Any Half-Decent Hacker Could Break Into Mar-a-Lago

MrCreosote writes: Properties owned and run by the Trump Organization, including places where Trump spends much of his time and has hosted foreign leaders, are a network security nightmare. From a report via ProPublica (co-published with Gizmodo): "We parked a 17-foot motor boat in a lagoon about 800 feet from the back lawn of The Mar-a-Lago Club in Palm Beach and pointed a 2-foot wireless antenna that resembled a potato gun toward the club. Within a minute, we spotted three weakly encrypted Wi-Fi networks. We could have hacked them in less than five minutes, but we refrained. A few days later, we drove through the grounds of the Trump National Golf Club in Bedminster, New Jersey, with the same antenna and aimed it at the clubhouse. We identified two open Wi-Fi networks that anyone could join without a password. We resisted the temptation. We have also visited two of President Donald Trump's other family-run retreats, the Trump International Hotel in Washington, D.C., and a golf club in Sterling, Virginia. Our inspections found weak and open Wi-Fi networks, wireless printers without passwords, servers with outdated and vulnerable software, and unencrypted login pages to back-end databases containing sensitive information. The risks posed by the lax security, experts say, go well beyond simple digital snooping. Sophisticated attackers could take advantage of vulnerabilities in the Wi-Fi networks to take over devices like computers or smart phones and use them to record conversations involving anyone on the premises."

Re: Heaven forbid

he's talking about Mrs. Clinton.

Re:Incoming law enforcement

[DontBeAMoran]

They did not connect to the unprotected networks (i.e. networks that are open, by design). They also did not connect to the weakly protected networks (which would have been illegal, but their point was that hackers and foreign governments could easily access them).

Re:Heaven forbid

[Dunbal]

When the police comes into your house with a warrant I'm pretty sure you're not allowed to lock certain rooms and bar them from going in there. THEY decide what is "personal" and what is "evidence" - not you. In fact if you DO tell them "please don't look in that drawer" that is the FIRST place they're going to look.

The deleted personal emails were personal only because we have Hillary's word for it... and the toilet at the crackhouse is running not because someone flushed some drugs down there but someone just had to pee right when the door got broken open. The crackhead said so.

All they had to do was walk in

[laughingskeptic]

and read the sign that says "This month's WiFi Password is GOLF". It's a country club. They assume you belong there, unless you don't look like you belong there. What is the point of securing a network that has a publicly available password?

Re:Wow. You da man. Accessing a public network!

[__aaclcg7560]

Mar-a-lago is a resort.

So is Camp David. Which one is more secure for national security?

Re:Wow. You da man. Accessing a public network!

[GLMDesigns]

Sorry this is a public resort. It's a golf club, public events are held there. And yes. Trump has a private residence there. I'm pretty sure there is more than one network there.

This is analogous to Trump owning the Waldorf Hotel and having a suite there and someone hacking the hotel's public network. Big deal. Again, that's the equivalent of hacking a Starbucks.

Re:Crappy pentest is crappy

[Lordpidey]

1. Was this done with written permission from the network owner? If not, you opened yourself up to legal action by the network owner if they choose to pursue it.

Listening to SSID broadcast is hardly illegal.

Re:Is secure hotel wifi possible?

[AmiMoJo]

Yes. WPA2 provides isolation between users, for example, so you can't simply wireshark everyone else's traffic. WEP is broken and doesn't provide adequate isolation any more.

If their APs/routers are using WEP, chances are they are out of date and vulnerable to other attacks. If someone can get into the router, they can change things like the default gateway, DNS settings or maybe tunnel traffic through their own VPN.

I'm surprised that the security services have not helped them to secure their systems, considering how much time Trump spends there.

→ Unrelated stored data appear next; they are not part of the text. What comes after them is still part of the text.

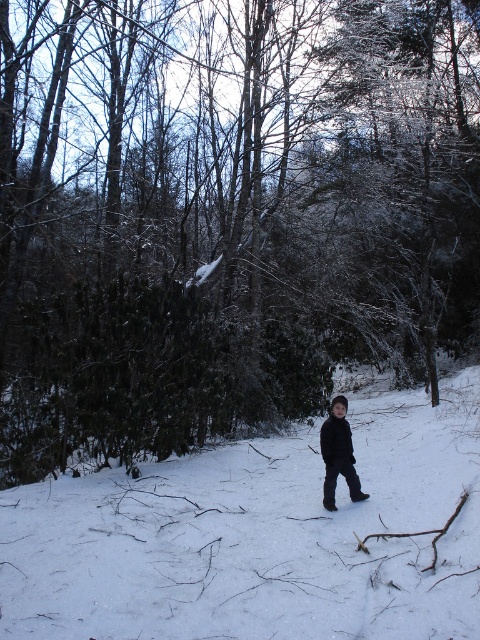
You are a photographer trying to capture the child in the winter scene. The camera is set up at ground level. Which object, the white fluffy snow at center or the black matte jacket at center, will appear closer to the camera in the photo?

The black matte jacket at center will appear closer to the camera because it has a greater height than the white fluffy snow at center, making it more prominent in the foreground.

You are a photographer trying to capture the child in the winter scene. Since the white fluffy snow at center and the black matte jacket at center are both at the center, which object should you focus on to ensure the child is clearly visible in your photo?

The white fluffy snow at center is in front of the black matte jacket at center, so focusing on the black matte jacket at center will ensure the child is clearly visible as it is behind the snow.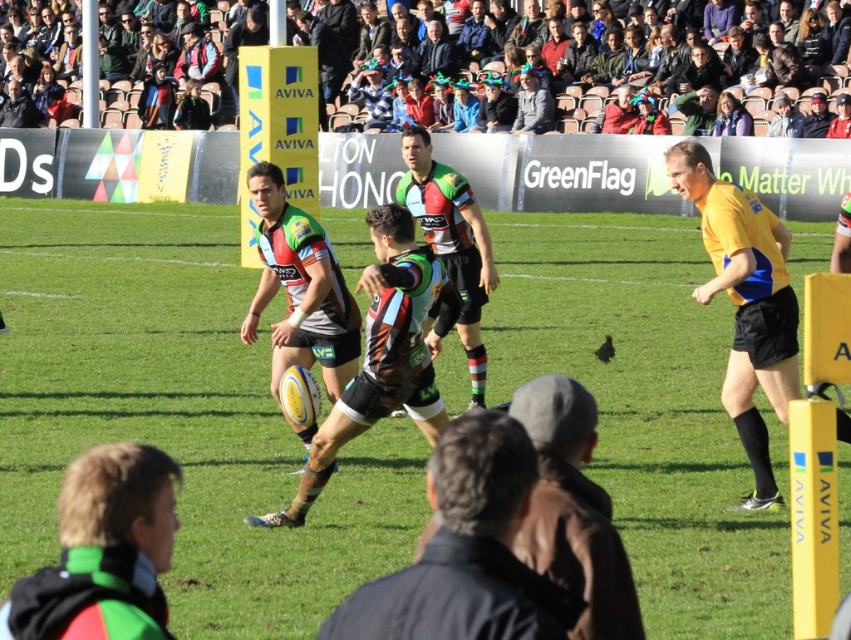
You are a spectator at the rugby match and want to know which of the two green items, the green fabric jacket at lower left or the green jersey at center, is shorter in height. Can you tell me?

The green fabric jacket at lower left has a lesser height compared to the green jersey at center, so the green fabric jacket at lower left is shorter in height.

Based on the photo, you are a spectator at the rugby match and want to take a photo of the green fabric jacket at lower left and the camouflage jersey at center. Which object should you zoom in on first if you want to capture both in the frame without moving the camera?

The green fabric jacket at lower left is not as tall as the camouflage jersey at center, so you should zoom in on the camouflage jersey at center first to ensure it fits in the frame while still capturing the smaller green fabric jacket at lower left.

From the picture: You are a photographer at the rugby match and want to capture a closeup of the green fabric jacket at lower left and the camouflage jersey at center. Which object should you zoom in on to ensure both are in frame without moving the camera?

The green fabric jacket at lower left occupies less space than the camouflage jersey at center, so you should zoom in on the larger camouflage jersey at center to include both objects in the frame.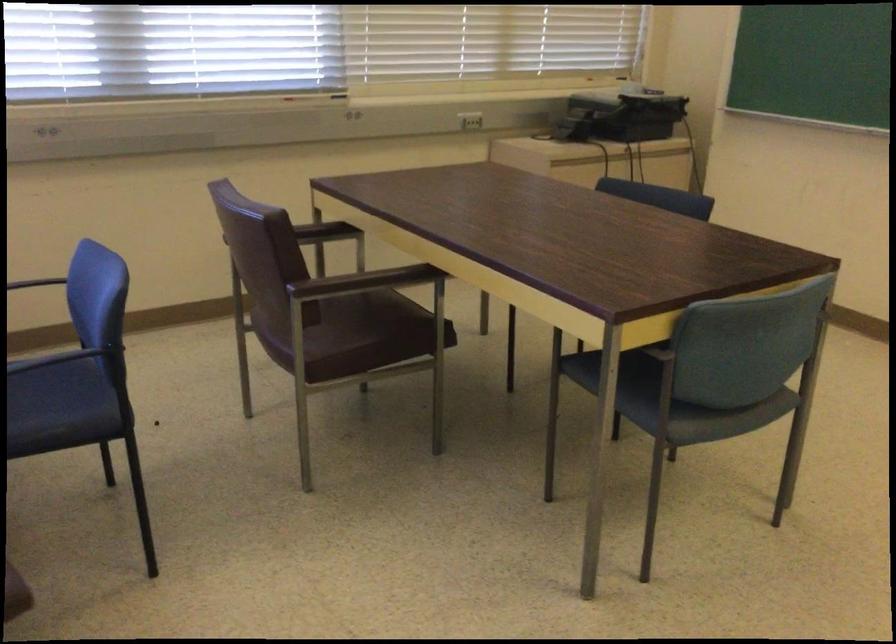
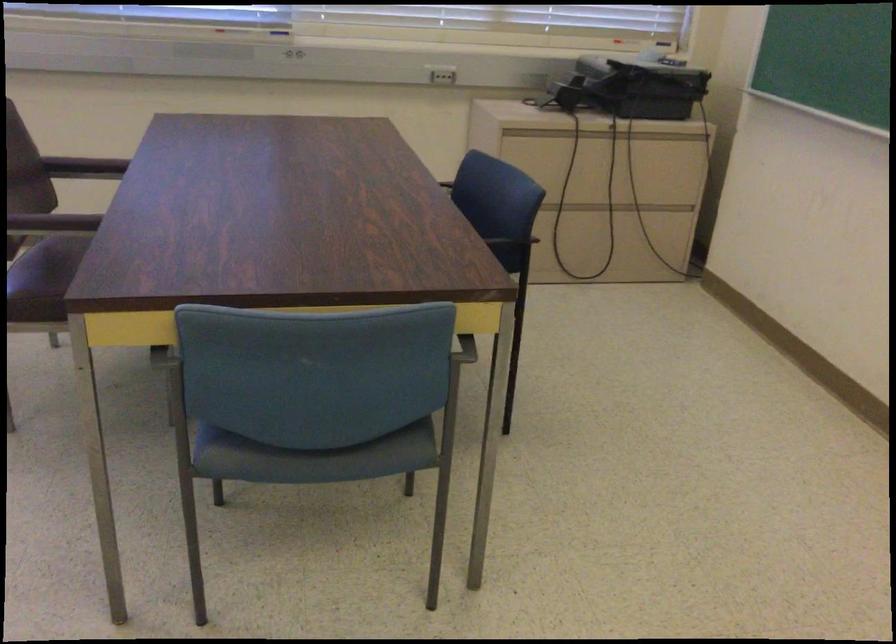
The images are taken continuously from a first-person perspective. In which direction are you moving?

The cameraman moved toward right, forward.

Even if his phone is secure, he has staff and family with him, and other guests and staff members might have their electronics turned into unwitting bugs. Remember that the adversary is foreign intelligence, using state level exploits and malware.

Re:Incoming law enforcement

[Kierthos]

Because he's an arrogant prick who thinks that he can do whatever he wants without consequences.

Re:Incoming law enforcement

They say they didn't connect, but then claim it gives access to unencrypted login pages and databases with sensitive information. I'm not sure how you can deduce any of that without connecting and snooping around a bit.

I think they broke the law, claimed they didn't, and aren't smart enough to realize that they gave themselves away.

Re: Heaven forbid

[Attila+Dimedici]

Not really, when his opposition IS telling people to riot and be violent at his rallies. It is not the Trump supporters who are starting the violence, it is the people being paid by the various Soros front groups who are starting the violence in almost all of the cases.